Thomas A. Pendleton earned his law degree from Vanderbilt University Law School in 1993 after completing undergraduate studies at Allegheny College in 1987. He arrived in the profession at a time of change in the early 1990s, prepared to practice at both trial and appellate levels. His education set a broad base for a practice that would span business, education-related matters, and court work.
He is admitted to practice in Pennsylvania and in several courts that handle commercial and appellate issues. Those admissions include the Pennsylvania Supreme Court, the United States Court of Appeals for the Third Circuit, and the United States District Court for the Western District of Pennsylvania. That range allows him to move cases from the trial docket to the appellate stage when necessary.
Pendleton is a partner at MacDonald, Illig, Jones & Britton. In that role he has handled business and commercial matters for a varied client base. Colleagues describe his approach as steady and methodical. He combines courtroom experience with transactional work, and he has taken part in both litigation and counseling assignments at the firm.
His professional memberships reflect the breadth of his practice. He holds memberships in the Pennsylvania State Bar, the Pennsylvania Bar Association, and the American Bar Association. Locally, he chairs the Erie County Bar Association’s Business & Commercial Law Section. That leadership post keeps him engaged with other lawyers on developments in corporate, contract, and commercial law.
Outside the courtroom he maintains a steady presence in community organizations. Since 2009 he has served as treasurer of the board for Community Country Day School. He is also involved with the Pennsylvania Coalition of Charter Schools, a group that tracks policy and operational matters affecting charter schools in the state. Those roles tie his legal work to local schools and nonprofit governance issues.
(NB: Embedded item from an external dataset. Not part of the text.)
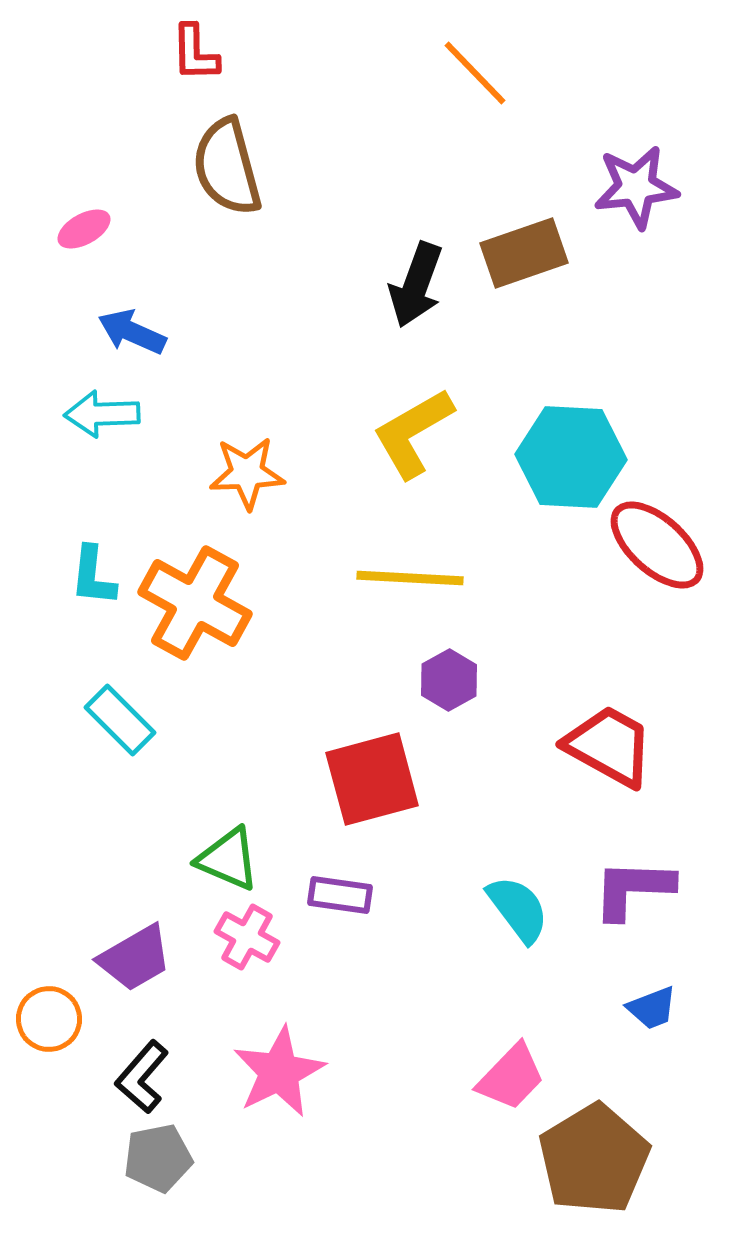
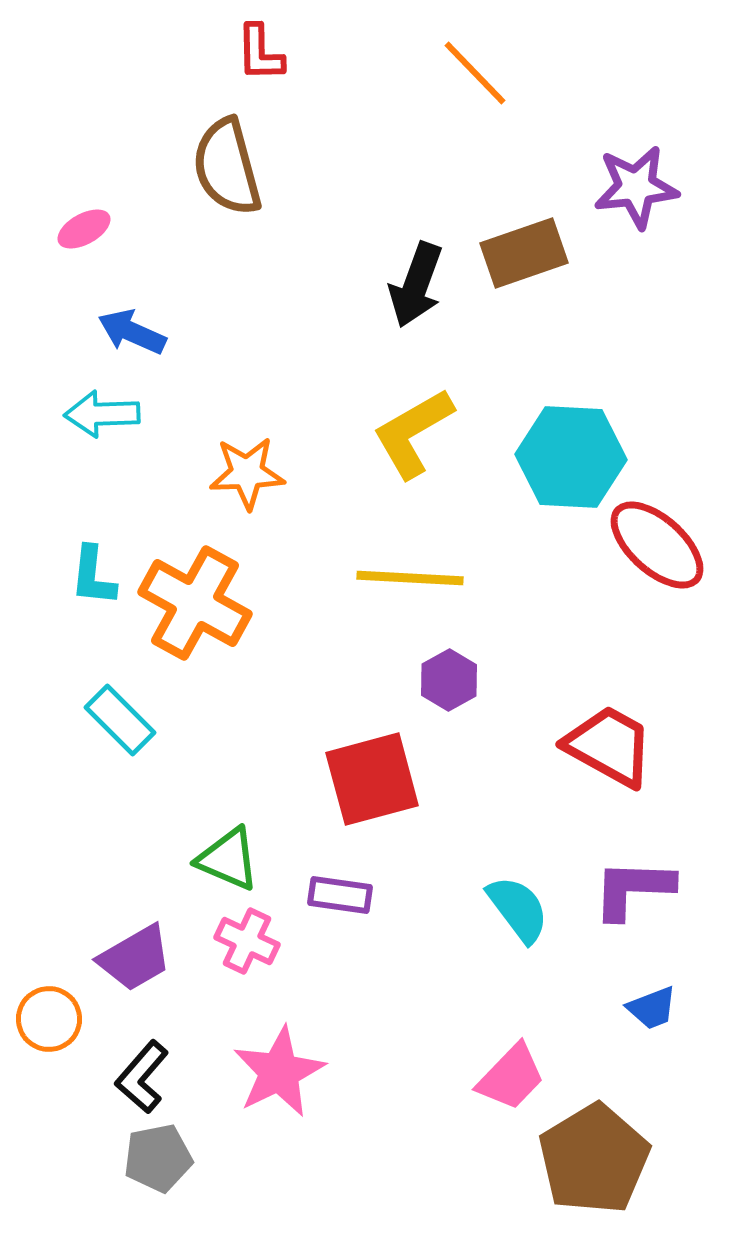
red L-shape: moved 65 px right
pink cross: moved 4 px down; rotated 4 degrees counterclockwise
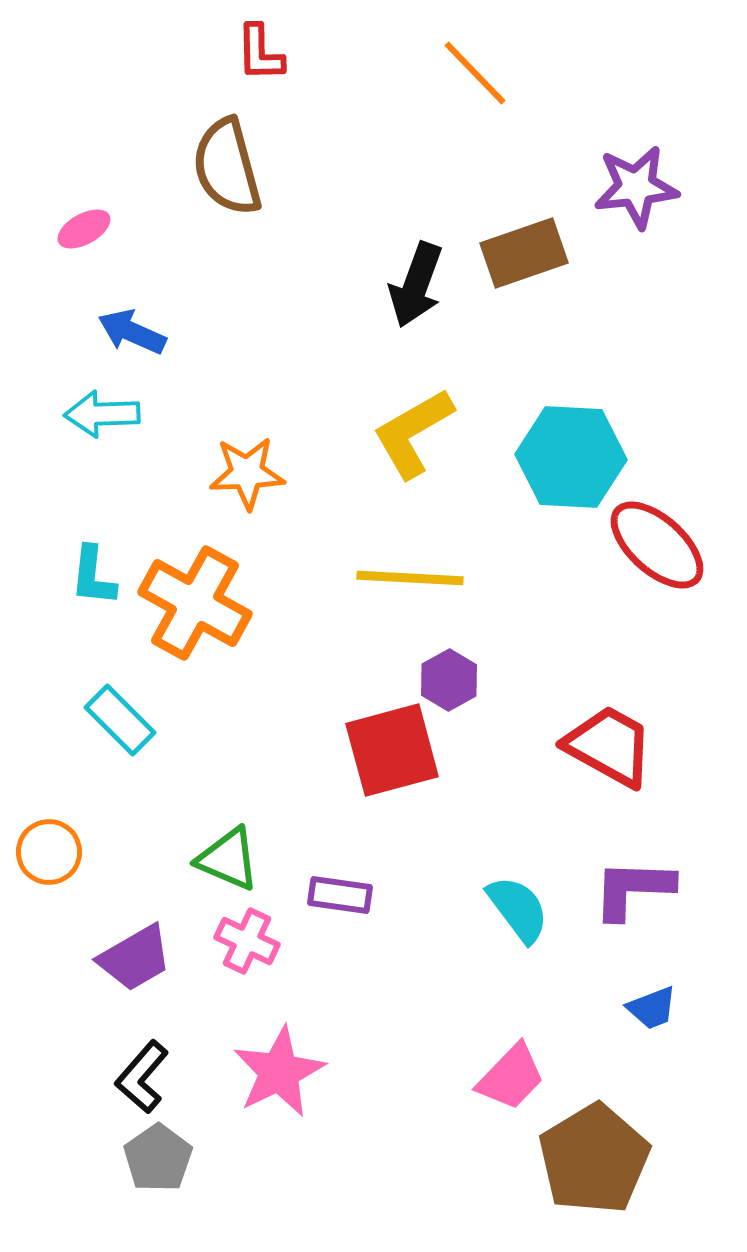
red square: moved 20 px right, 29 px up
orange circle: moved 167 px up
gray pentagon: rotated 24 degrees counterclockwise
Pendleton’s career follows a familiar arc for lawyers who combine firm practice with civic involvement. He has balanced casework, transactional duties, bar leadership and board service. He is known for practical legal reasoning and an emphasis on clear, manageable solutions rather than theatrical litigation.
He continues to practice at MacDonald, Illig, Jones & Britton, where he handles business and commercial law matters and remains involved in issues connected to charter schools and school governance. He currently focuses on business and commercial law and matters related to charter schools.